Transcribe the records below exactly, leaving out any pictures.

(EXERCISE MATERIAL begins)

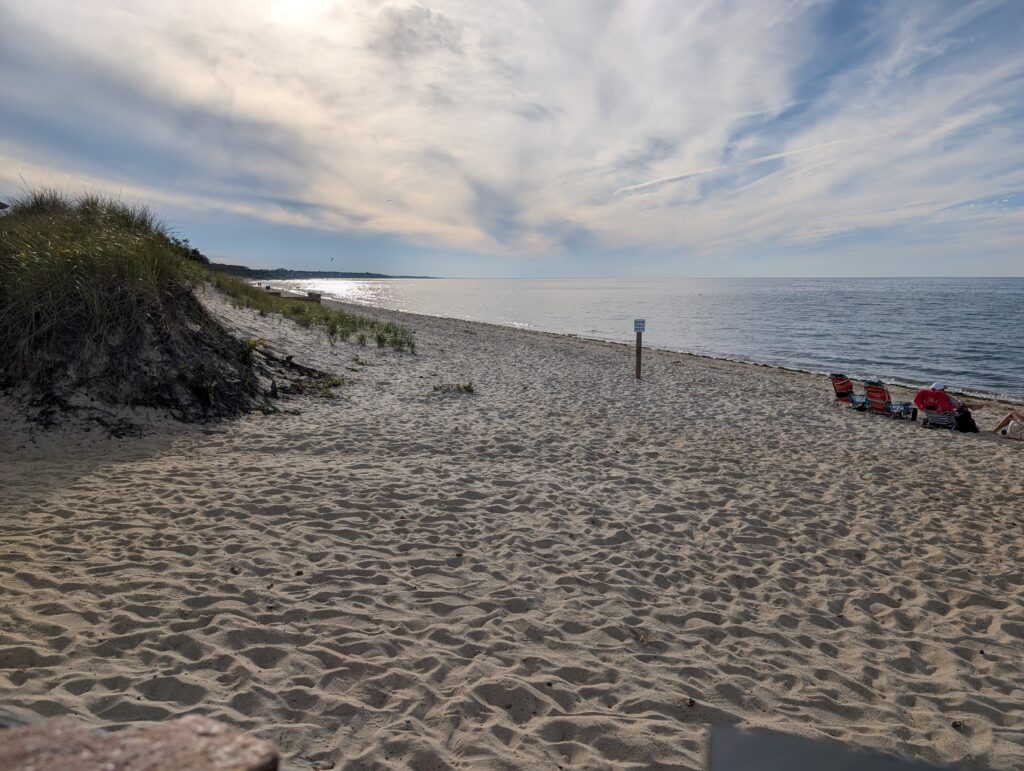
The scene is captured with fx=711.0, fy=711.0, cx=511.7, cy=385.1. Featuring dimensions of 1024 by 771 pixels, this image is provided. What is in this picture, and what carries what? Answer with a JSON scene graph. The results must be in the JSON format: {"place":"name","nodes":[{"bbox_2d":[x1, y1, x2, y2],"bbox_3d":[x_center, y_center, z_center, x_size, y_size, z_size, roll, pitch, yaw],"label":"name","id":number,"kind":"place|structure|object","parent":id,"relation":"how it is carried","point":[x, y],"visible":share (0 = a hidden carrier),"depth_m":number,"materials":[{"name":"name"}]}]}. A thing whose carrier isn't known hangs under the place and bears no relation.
{"place":"outdoors","nodes":[
{"label":"outdoors","id":0,"kind":"place"},
{"bbox_2d":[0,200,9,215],"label":"roof","id":1,"kind":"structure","parent":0,"point":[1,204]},
{"bbox_2d":[0,190,282,432],"label":"dune","id":2,"kind":"structure","parent":0,"point":[41,337],"materials":[{"name":"green plant"}]},
{"bbox_2d":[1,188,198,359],"label":"dune grass","id":3,"kind":"structure","parent":2,"relation":"on","point":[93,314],"materials":[{"name":"green plant"}]},
{"bbox_2d":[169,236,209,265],"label":"shrub","id":4,"kind":"object","parent":2,"relation":"on","point":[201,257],"visible":0.22,"depth_m":24.61,"materials":[{"name":"green plant"}]},
{"bbox_2d":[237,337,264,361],"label":"plant","id":5,"kind":"object","parent":2,"relation":"on","point":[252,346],"visible":0.67,"depth_m":10.56,"materials":[{"name":"green plant"}]},
{"bbox_2d":[209,264,440,280],"label":"distant headland","id":6,"kind":"structure","parent":0,"point":[384,276],"materials":[{"name":"grey"}]},
{"bbox_2d":[0,288,1023,770],"label":"sand beach","id":7,"kind":"structure","parent":0,"point":[562,354],"materials":[{"name":"beige sand"}]},
{"bbox_2d":[0,714,279,770],"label":"rock","id":8,"kind":"object","parent":7,"relation":"on","point":[218,729],"visible":0.98,"depth_m":0.94,"materials":[{"name":"stone"}]},
{"bbox_2d":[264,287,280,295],"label":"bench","id":9,"kind":"object","parent":7,"relation":"on","point":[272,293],"visible":0.82,"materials":[{"name":"brown wood"}]},
{"bbox_2d":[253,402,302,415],"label":"plant","id":10,"kind":"object","parent":7,"relation":"on","point":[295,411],"visible":0.67,"depth_m":9.10,"materials":[{"name":"green plant"}]},
{"bbox_2d":[240,342,342,399],"bbox_3d":[-3.492,-0.250,11.019,1.820,0.800,2.278,0,8,-2],"label":"driftwood","id":11,"kind":"object","parent":7,"relation":"on","point":[291,356],"visible":0.67,"depth_m":10.92,"materials":[{"name":"brown"}]},
{"bbox_2d":[306,290,322,302],"bbox_3d":[-10.939,-4.859,39.138,0.791,0.617,1.134,-3,9,-21],"label":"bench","id":12,"kind":"object","parent":7,"relation":"on","point":[317,297],"visible":0.76,"depth_m":38.73,"materials":[{"name":"brown wood"}]},
{"bbox_2d":[213,275,416,351],"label":"grass","id":13,"kind":"structure","parent":7,"relation":"on","point":[379,337],"materials":[{"name":"green plant"}]},
{"bbox_2d":[432,381,475,393],"bbox_3d":[-0.971,0.054,11.445,0.905,0.218,0.780,0,8,-2],"label":"grass tuft","id":14,"kind":"object","parent":7,"relation":"on","point":[472,390],"visible":0.81,"depth_m":11.44,"materials":[{"name":"green plant"}]},
{"bbox_2d":[634,327,642,378],"bbox_3d":[2.494,-0.587,14.035,0.135,1.313,0.131,0,8,-2],"label":"wooden post","id":15,"kind":"object","parent":7,"relation":"in","point":[637,359],"visible":0.87,"depth_m":14.00,"materials":[{"name":"brown wood"}]},
{"bbox_2d":[633,319,645,331],"bbox_3d":[2.453,-1.112,13.700,0.258,0.286,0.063,0,8,-2],"label":"sign","id":16,"kind":"object","parent":15,"relation":"attached to","point":[642,329],"visible":0.98,"depth_m":13.67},
{"bbox_2d":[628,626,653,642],"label":"dry leaf","id":17,"kind":"object","parent":7,"relation":"on","point":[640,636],"visible":0.91,"depth_m":3.61,"materials":[{"name":"brown"}]},
{"bbox_2d":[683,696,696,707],"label":"clump of debris","id":18,"kind":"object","parent":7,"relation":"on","point":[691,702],"visible":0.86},
{"bbox_2d":[707,725,971,770],"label":"dark object","id":19,"kind":"object","parent":7,"relation":"on","point":[809,759],"visible":0.97,"depth_m":0.84,"materials":[{"name":"grey"}]},
{"bbox_2d":[830,373,863,408],"bbox_3d":[5.848,0.139,12.275,0.617,0.685,0.555,-5,10,-30],"label":"beach chair","id":20,"kind":"object","parent":7,"relation":"on","point":[840,395],"visible":0.82,"depth_m":12.33,"materials":[{"name":"red fabric"}]},
{"bbox_2d":[863,379,912,417],"bbox_3d":[6.036,0.258,11.498,0.661,0.712,0.534,-6,10,-34],"label":"beach chair","id":21,"kind":"object","parent":7,"relation":"on","point":[883,397],"visible":0.93,"depth_m":11.48,"materials":[{"name":"red fabric"}]},
{"bbox_2d":[911,406,918,420],"bbox_3d":[6.182,0.427,10.928,0.101,0.238,0.103,0,8,-2],"label":"bottle","id":22,"kind":"object","parent":7,"relation":"on","point":[915,416],"visible":0.98,"depth_m":10.90,"materials":[{"name":"black plastic"}]},
{"bbox_2d":[913,388,954,428],"bbox_3d":[6.327,0.360,10.634,0.560,0.675,0.686,6,10,36],"label":"beach chair","id":23,"kind":"object","parent":7,"relation":"on","point":[930,411],"visible":0.74,"depth_m":10.54,"materials":[{"name":"red fabric"}]},
{"bbox_2d":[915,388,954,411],"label":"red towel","id":24,"kind":"object","parent":23,"relation":"on","point":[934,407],"visible":0.73,"depth_m":10.59,"materials":[{"name":"red fabric"}]},
{"bbox_2d":[915,380,974,426],"bbox_3d":[6.496,0.258,10.773,0.784,0.762,0.621,0,8,-2],"label":"person","id":25,"kind":"object","parent":23,"relation":"on","point":[936,388],"visible":0.69,"depth_m":10.68},
{"bbox_2d":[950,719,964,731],"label":"clump of debris","id":26,"kind":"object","parent":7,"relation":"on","point":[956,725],"visible":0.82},
{"bbox_2d":[954,407,978,432],"bbox_3d":[6.652,0.519,10.451,0.369,0.377,0.357,0,8,-2],"label":"backpack","id":27,"kind":"object","parent":7,"relation":"on","point":[964,424],"visible":0.93,"depth_m":10.34,"materials":[{"name":"black fabric"}]},
{"bbox_2d":[991,409,1023,440],"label":"person","id":28,"kind":"object","parent":7,"relation":"on","point":[1005,420],"visible":0.98,"depth_m":10.07},
{"bbox_2d":[0,0,1023,277],"label":"sky","id":29,"kind":"structure","parent":0,"point":[439,242],"materials":[{"name":"blue"}]},
{"bbox_2d":[328,256,334,261],"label":"bird","id":30,"kind":"object","parent":29,"relation":"in","point":[332,259],"visible":0.96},
{"bbox_2d":[385,198,392,203],"bbox_3d":[-6.596,-9.669,37.181,0.755,0.430,0.641,1,9,8],"label":"bird","id":31,"kind":"object","parent":29,"relation":"in","point":[388,200],"visible":0.95,"depth_m":37.12},
{"bbox_2d":[263,275,1023,402],"label":"sea","id":32,"kind":"structure","parent":0,"point":[885,280],"materials":[{"name":"liquid"}]}
]}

(EXERCISE MATERIAL ends)

• RESPONSE FOR THIS EXERCISE
The scene is captured with fx=711.0, fy=711.0, cx=511.7, cy=385.1. Featuring dimensions of 1024 by 771 pixels, this image is provided. What is in this picture, and what carries what? Answer with a JSON scene graph. The results must be in the JSON format: {"place":"name","nodes":[{"bbox_2d":[x1, y1, x2, y2],"bbox_3d":[x_center, y_center, z_center, x_size, y_size, z_size, roll, pitch, yaw],"label":"name","id":number,"kind":"place|structure|object","parent":id,"relation":"how it is carried","point":[x, y],"visible":share (0 = a hidden carrier),"depth_m":number,"materials":[{"name":"name"}]}]}. A thing whose carrier isn't known hangs under the place and bears no relation.
{"place":"outdoors","nodes":[
{"label":"outdoors","id":0,"kind":"place"},
{"bbox_2d":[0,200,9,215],"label":"roof","id":1,"kind":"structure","parent":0,"point":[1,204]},
{"bbox_2d":[0,190,282,432],"label":"dune","id":2,"kind":"structure","parent":0,"point":[41,337],"materials":[{"name":"green plant"}]},
{"bbox_2d":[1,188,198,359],"label":"dune grass","id":3,"kind":"structure","parent":2,"relation":"on","point":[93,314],"materials":[{"name":"green plant"}]},
{"bbox_2d":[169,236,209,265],"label":"shrub","id":4,"kind":"object","parent":2,"relation":"on","point":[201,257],"visible":0.22,"depth_m":24.61,"materials":[{"name":"green plant"}]},
{"bbox_2d":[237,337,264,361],"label":"plant","id":5,"kind":"object","parent":2,"relation":"on","point":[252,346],"visible":0.67,"depth_m":10.56,"materials":[{"name":"green plant"}]},
{"bbox_2d":[209,264,440,280],"label":"distant headland","id":6,"kind":"structure","parent":0,"point":[384,276],"materials":[{"name":"grey"}]},
{"bbox_2d":[0,288,1023,770],"label":"sand beach","id":7,"kind":"structure","parent":0,"point":[562,354],"materials":[{"name":"beige sand"}]},
{"bbox_2d":[0,714,279,770],"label":"rock","id":8,"kind":"object","parent":7,"relation":"on","point":[218,729],"visible":0.98,"depth_m":0.94,"materials":[{"name":"stone"}]},
{"bbox_2d":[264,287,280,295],"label":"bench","id":9,"kind":"object","parent":7,"relation":"on","point":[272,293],"visible":0.82,"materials":[{"name":"brown wood"}]},
{"bbox_2d":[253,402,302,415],"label":"plant","id":10,"kind":"object","parent":7,"relation":"on","point":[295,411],"visible":0.67,"depth_m":9.10,"materials":[{"name":"green plant"}]},
{"bbox_2d":[240,342,342,399],"bbox_3d":[-3.492,-0.250,11.019,1.820,0.800,2.278,0,8,-2],"label":"driftwood","id":11,"kind":"object","parent":7,"relation":"on","point":[291,356],"visible":0.67,"depth_m":10.92,"materials":[{"name":"brown"}]},
{"bbox_2d":[306,290,322,302],"bbox_3d":[-10.939,-4.859,39.138,0.791,0.617,1.134,-3,9,-21],"label":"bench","id":12,"kind":"object","parent":7,"relation":"on","point":[317,297],"visible":0.76,"depth_m":38.73,"materials":[{"name":"brown wood"}]},
{"bbox_2d":[213,275,416,351],"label":"grass","id":13,"kind":"structure","parent":7,"relation":"on","point":[379,337],"materials":[{"name":"green plant"}]},
{"bbox_2d":[432,381,475,393],"bbox_3d":[-0.971,0.054,11.445,0.905,0.218,0.780,0,8,-2],"label":"grass tuft","id":14,"kind":"object","parent":7,"relation":"on","point":[472,390],"visible":0.81,"depth_m":11.44,"materials":[{"name":"green plant"}]},
{"bbox_2d":[634,327,642,378],"bbox_3d":[2.494,-0.587,14.035,0.135,1.313,0.131,0,8,-2],"label":"wooden post","id":15,"kind":"object","parent":7,"relation":"in","point":[637,359],"visible":0.87,"depth_m":14.00,"materials":[{"name":"brown wood"}]},
{"bbox_2d":[633,319,645,331],"bbox_3d":[2.453,-1.112,13.700,0.258,0.286,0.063,0,8,-2],"label":"sign","id":16,"kind":"object","parent":15,"relation":"attached to","point":[642,329],"visible":0.98,"depth_m":13.67},
{"bbox_2d":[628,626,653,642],"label":"dry leaf","id":17,"kind":"object","parent":7,"relation":"on","point":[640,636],"visible":0.91,"depth_m":3.61,"materials":[{"name":"brown"}]},
{"bbox_2d":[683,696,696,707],"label":"clump of debris","id":18,"kind":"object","parent":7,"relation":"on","point":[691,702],"visible":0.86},
{"bbox_2d":[707,725,971,770],"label":"dark object","id":19,"kind":"object","parent":7,"relation":"on","point":[809,759],"visible":0.97,"depth_m":0.84,"materials":[{"name":"grey"}]},
{"bbox_2d":[830,373,863,408],"bbox_3d":[5.848,0.139,12.275,0.617,0.685,0.555,-5,10,-30],"label":"beach chair","id":20,"kind":"object","parent":7,"relation":"on","point":[840,395],"visible":0.82,"depth_m":12.33,"materials":[{"name":"red fabric"}]},
{"bbox_2d":[863,379,912,417],"bbox_3d":[6.036,0.258,11.498,0.661,0.712,0.534,-6,10,-34],"label":"beach chair","id":21,"kind":"object","parent":7,"relation":"on","point":[883,397],"visible":0.93,"depth_m":11.48,"materials":[{"name":"red fabric"}]},
{"bbox_2d":[911,406,918,420],"bbox_3d":[6.182,0.427,10.928,0.101,0.238,0.103,0,8,-2],"label":"bottle","id":22,"kind":"object","parent":7,"relation":"on","point":[915,416],"visible":0.98,"depth_m":10.90,"materials":[{"name":"black plastic"}]},
{"bbox_2d":[913,388,954,428],"bbox_3d":[6.327,0.360,10.634,0.560,0.675,0.686,6,10,36],"label":"beach chair","id":23,"kind":"object","parent":7,"relation":"on","point":[930,411],"visible":0.74,"depth_m":10.54,"materials":[{"name":"red fabric"}]},
{"bbox_2d":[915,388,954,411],"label":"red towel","id":24,"kind":"object","parent":23,"relation":"on","point":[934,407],"visible":0.73,"depth_m":10.59,"materials":[{"name":"red fabric"}]},
{"bbox_2d":[915,380,974,426],"bbox_3d":[6.496,0.258,10.773,0.784,0.762,0.621,0,8,-2],"label":"person","id":25,"kind":"object","parent":23,"relation":"on","point":[936,388],"visible":0.69,"depth_m":10.68},
{"bbox_2d":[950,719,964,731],"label":"clump of debris","id":26,"kind":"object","parent":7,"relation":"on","point":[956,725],"visible":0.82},
{"bbox_2d":[954,407,978,432],"bbox_3d":[6.652,0.519,10.451,0.369,0.377,0.357,0,8,-2],"label":"backpack","id":27,"kind":"object","parent":7,"relation":"on","point":[964,424],"visible":0.93,"depth_m":10.34,"materials":[{"name":"black fabric"}]},
{"bbox_2d":[991,409,1023,440],"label":"person","id":28,"kind":"object","parent":7,"relation":"on","point":[1005,420],"visible":0.98,"depth_m":10.07},
{"bbox_2d":[0,0,1023,277],"label":"sky","id":29,"kind":"structure","parent":0,"point":[439,242],"materials":[{"name":"blue"}]},
{"bbox_2d":[328,256,334,261],"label":"bird","id":30,"kind":"object","parent":29,"relation":"in","point":[332,259],"visible":0.96},
{"bbox_2d":[385,198,392,203],"bbox_3d":[-6.596,-9.669,37.181,0.755,0.430,0.641,1,9,8],"label":"bird","id":31,"kind":"object","parent":29,"relation":"in","point":[388,200],"visible":0.95,"depth_m":37.12},
{"bbox_2d":[263,275,1023,402],"label":"sea","id":32,"kind":"structure","parent":0,"point":[885,280],"materials":[{"name":"liquid"}]}
]}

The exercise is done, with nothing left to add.